Although the two may not seem connected, there’s a strong correlation between addiction and eating disorders. It’s estimated that around 50 percent of those diagnosed with eating disorders also struggle with addiction to drugs or alcohol. That means these people are five times more likely to be addicted than the general population, making the connection between addiction and eating disorders more than just a coincidence.
Shared Brain Connection
While it’s impossible at this point to say that one of these disorders causes the other, it is important to note that both addiction and eating disorders are impacted by the same neurotransmitters in the same area. Binging and purging, as well as purging alone, work in the brain’s VTA, an area commonly referred to as the limbic or reward system. This complex system releases feel-good chemicals into the body and is where addiction occurs. Since both eating disorders and addiction result in an increase of the neurotransmitter dopamine in the VTA, it may indicate the two are related. Or perhaps if someone is more susceptible to addiction, he or she may be more susceptible to an eating disorder, or vice versa.

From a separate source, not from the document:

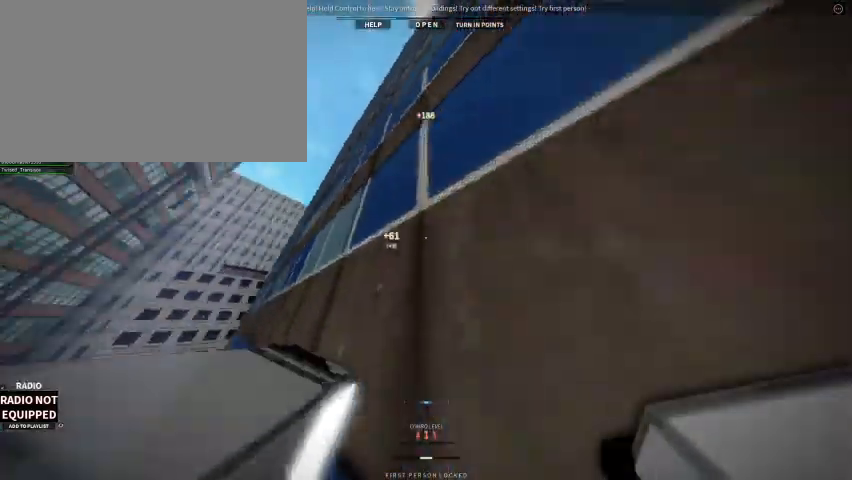
{"keys": ["w"], "mouse": ["right"], "events": [[33, "space", "down"], [67, "mouse_right", "down"], [67, "tab", "down"], [133, "tab", "up"], [400, "space", "up"]]}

It’s also hypothesized that the correlation between the two is associated with problems related to impulse control. For those who binge and purge, or just purge, they’re driven by compulsions to do it, even though they understand the negative consequences. When they’re especially stressed or anxious, it’s almost as though they have to do it, lacking any control to stop it. The same occurs for many drug addicts, with poor impulse control, their use grows exponentially until they’re physically addicted.
Limited Coping Skills
Perhaps another reason for the connection between addiction and eating disorders is a lack of appropriate coping skills. For those with anorexia nervosa, bulimia nervosa, or binge eating, drugs may have been used to help suppress the appetite or deal with the side effects of the eating disorder. Already prone to compulsive behaviors, drug use soon becomes habitual.
Like addicts, many people with eating disorders binge or purge to take some sort of control over their lives. Whether it is a way to forget past abuses, low self-esteem, or just to escape the present, the root causes of the two can be similar.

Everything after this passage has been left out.